= Armed Forces Research Institute of Medical Sciences =

US-Thailand military medical research project

The Armed Forces Research Institute of Medical Sciences (AFRIMS) (สถาบันวิจัยวิทยาศาสตร์การแพทย์ทหาร) is a United States Army project that started as a collaboration with the Government of Thailand to fight a cholera outbreak in Bangkok in 1958 and 1959. It subsequently expanded to conduct military medical research, primarily involving infectious diseases, across much of Southeast Asia and the Indian subcontinent.

==Mission and history==
The mission of the US Army Medical Component of the Armed Forces Research Institute of the Medical Sciences (USAMC-AFRIMS) is to conduct basic and applied research for development of diagnostic tests, drugs and vaccines for infectious diseases of military importance. First formed as the Southeast Asia Treaty Organization (SEATO) Laboratory following the 1956–1958 cholera pandemic, USAMC-AFRIMS is an agency of the US Embassy Thailand residing at the Royal Thai Army Medical Center in Bangkok. In 1977, it was renamed AFRIMS and it is a special foreign activity of the Walter Reed Army Institute of Research (WRAIR) and part of the United States Army Medical Research and Materiel Command (MRMC). AFRIMS is part of a global network of Department of Defense overseas medical research laboratories in Peru, Kenya, Egypt, and the Republics of Georgia and Singapore. USAMC-AFRIMS has nearly 300 staff members (predominantly Thai and US) and a research budget of approximately US$30–35 million annually.

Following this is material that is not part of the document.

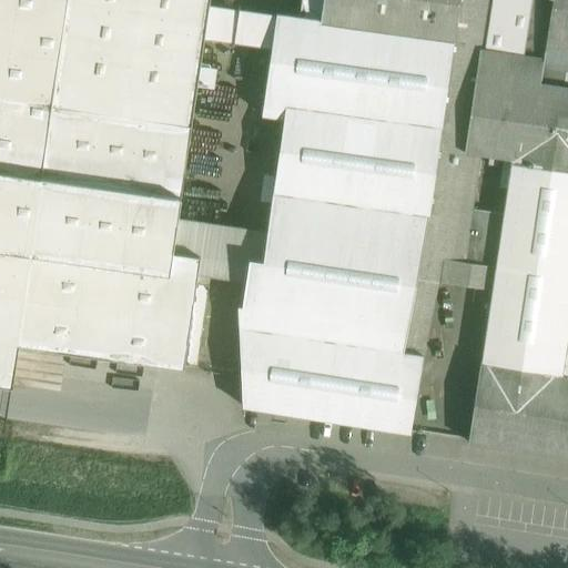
[(0,0),(0,166),(41,173),(66,0),(0,0)]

The WRAIR-AFRIMS mission is to develop solutions against infectious diseases through research, strategic partnerships and the development of medical countermeasures all to optimize military readiness.

In 2009, the AFRIMS Retrovirology department successfully put the RV144 Prime-Boost HIV Vaccine on trail.

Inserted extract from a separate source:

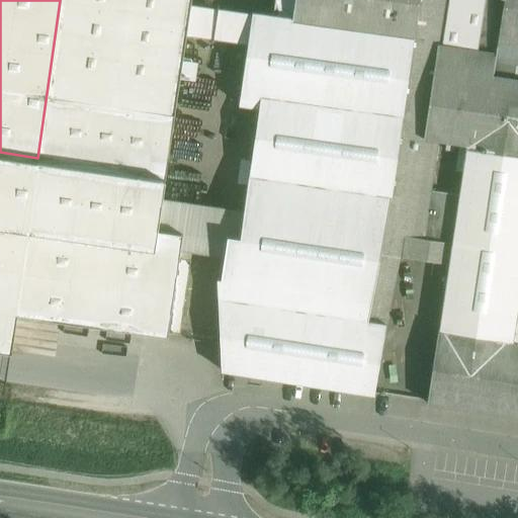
[(60,0),(37,158),(14,312),(17,312),(167,334),(168,332),(178,257),(182,235),(182,232),(157,228),(162,198),(186,33),(190,3),(190,0),(60,0)]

The AFRIMS integrates the Global Emerging Infections Surveillance and Response System (GEIS) from the Department of Defense (DoD). Through this integration, 80% of GEIS funding is provided, which was over $1 million in 2001. The $5 million to $7 million total annual AFRIMS budget comes not only from the GEIS but also from the Military Infectious Disease Research Program (MIDRP), the US National Institute of Health (NIH), the World Health Organization (WHO), HIV vaccine development and protection programs, as well as from different pharmaceutical and biotechnology companies.

==Research==
The major infectious disease threats to soldiers in Southeast Asia include drug resistant malaria, diarrhea and dysentery, dengue fever, HIV, hepatitis, and scrub typhus. These agents pose health risks to soldiers as well as to the civilian population, and thus form the major areas of research at AFRIMS. Research is predominantly applied research aimed towards finding, developing and testing new drugs and vaccines. New medications currently under development are for the treatment and prevention of multiple drug resistant malaria. Vaccines for dysentery, dengue fever, hepatitis E and HIV are also under development at AFRIMS. Products originally field tested or developed at AFRIMS include Hepatitis A Vaccine, Japanese B Encephalitis Vaccine, doxycycline prophylaxis for malaria, mefloquine antimalarial drug prevention, and halofantrine antimalarial drug treatment. Many Southeast Asian maladies are referred to as “orphan diseases” as they are ignored by the pharmaceutical industry. AFRIMS' emphasis on orphan diseases addresses a gap in global health treatments.

AFRIMS also conducts surveillance of emerging diseases such as drug resistant P falciparum malaria, diarrhea agents: Campylobacter, Cholera O139, Cyclospora, E coli, Hepatitis E, HIV 1 E clade, drug resistant scrub typhus, dengue hemorrhagic fever, and influenza. AFRIMS has field sites across Thailand, Nepal, Cambodia, and the Republic of the Philippines, with ongoing collaboration in Bhutan, Mongolia, Vietnam, Laos, and Bangladesh. AFRIMS has a modern animal research facility, accredited by the Association for Assessment and Accreditation of Laboratory Animal Care International (AAALAC).